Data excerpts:
>> begin
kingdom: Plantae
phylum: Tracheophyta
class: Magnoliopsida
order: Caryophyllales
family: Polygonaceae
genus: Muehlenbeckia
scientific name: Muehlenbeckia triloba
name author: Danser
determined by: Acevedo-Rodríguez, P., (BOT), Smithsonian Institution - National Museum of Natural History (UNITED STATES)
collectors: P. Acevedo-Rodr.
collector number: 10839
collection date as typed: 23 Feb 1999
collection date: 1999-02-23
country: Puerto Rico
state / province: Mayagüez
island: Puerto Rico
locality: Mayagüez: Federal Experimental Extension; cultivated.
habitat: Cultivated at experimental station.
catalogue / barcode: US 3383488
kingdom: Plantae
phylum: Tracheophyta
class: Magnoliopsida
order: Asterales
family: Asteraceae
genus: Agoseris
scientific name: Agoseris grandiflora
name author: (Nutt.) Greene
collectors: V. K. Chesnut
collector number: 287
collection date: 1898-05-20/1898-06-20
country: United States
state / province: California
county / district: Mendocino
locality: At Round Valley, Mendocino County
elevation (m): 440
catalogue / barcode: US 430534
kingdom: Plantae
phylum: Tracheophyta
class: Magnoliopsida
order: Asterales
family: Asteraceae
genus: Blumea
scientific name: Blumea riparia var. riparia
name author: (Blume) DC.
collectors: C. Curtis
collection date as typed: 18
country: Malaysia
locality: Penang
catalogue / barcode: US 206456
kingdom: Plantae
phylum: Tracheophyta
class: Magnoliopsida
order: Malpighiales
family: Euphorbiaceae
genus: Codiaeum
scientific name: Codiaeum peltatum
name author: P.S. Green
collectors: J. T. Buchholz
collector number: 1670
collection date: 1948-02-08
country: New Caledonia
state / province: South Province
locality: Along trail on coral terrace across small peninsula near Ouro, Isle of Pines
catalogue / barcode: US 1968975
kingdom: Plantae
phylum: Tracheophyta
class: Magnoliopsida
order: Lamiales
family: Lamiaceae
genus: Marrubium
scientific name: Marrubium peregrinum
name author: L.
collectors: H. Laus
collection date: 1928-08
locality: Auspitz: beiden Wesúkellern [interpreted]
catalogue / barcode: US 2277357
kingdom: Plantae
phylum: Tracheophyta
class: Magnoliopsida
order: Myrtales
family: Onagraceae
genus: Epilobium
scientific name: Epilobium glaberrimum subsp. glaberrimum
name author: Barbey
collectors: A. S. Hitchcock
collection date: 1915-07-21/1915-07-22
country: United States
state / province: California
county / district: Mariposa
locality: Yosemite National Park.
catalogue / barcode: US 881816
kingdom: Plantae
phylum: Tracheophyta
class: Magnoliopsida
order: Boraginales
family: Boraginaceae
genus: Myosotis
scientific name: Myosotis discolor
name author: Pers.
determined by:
>> end
**What you should do**
Reproduce every line without changes, starting with the line that contains "name author: P.S. Green" and continuing through the last line.

**Output for this task**
name author: P.S. Green
collectors: J. T. Buchholz
collector number: 1670
collection date: 1948-02-08
country: New Caledonia
state / province: South Province
locality: Along trail on coral terrace across small peninsula near Ouro, Isle of Pines
catalogue / barcode: US 1968975
kingdom: Plantae
phylum: Tracheophyta
class: Magnoliopsida
order: Lamiales
family: Lamiaceae
genus: Marrubium
scientific name: Marrubium peregrinum
name author: L.
collectors: H. Laus
collection date: 1928-08
locality: Auspitz: beiden Wesúkellern [interpreted]
catalogue / barcode: US 2277357
kingdom: Plantae
phylum: Tracheophyta
class: Magnoliopsida
order: Myrtales
family: Onagraceae
genus: Epilobium
scientific name: Epilobium glaberrimum subsp. glaberrimum
name author: Barbey
collectors: A. S. Hitchcock
collection date: 1915-07-21/1915-07-22
country: United States
state / province: California
county / district: Mariposa
locality: Yosemite National Park.
catalogue / barcode: US 881816
kingdom: Plantae
phylum: Tracheophyta
class: Magnoliopsida
order: Boraginales
family: Boraginaceae
genus: Myosotis
scientific name: Myosotis discolor
name author: Pers.
determined by:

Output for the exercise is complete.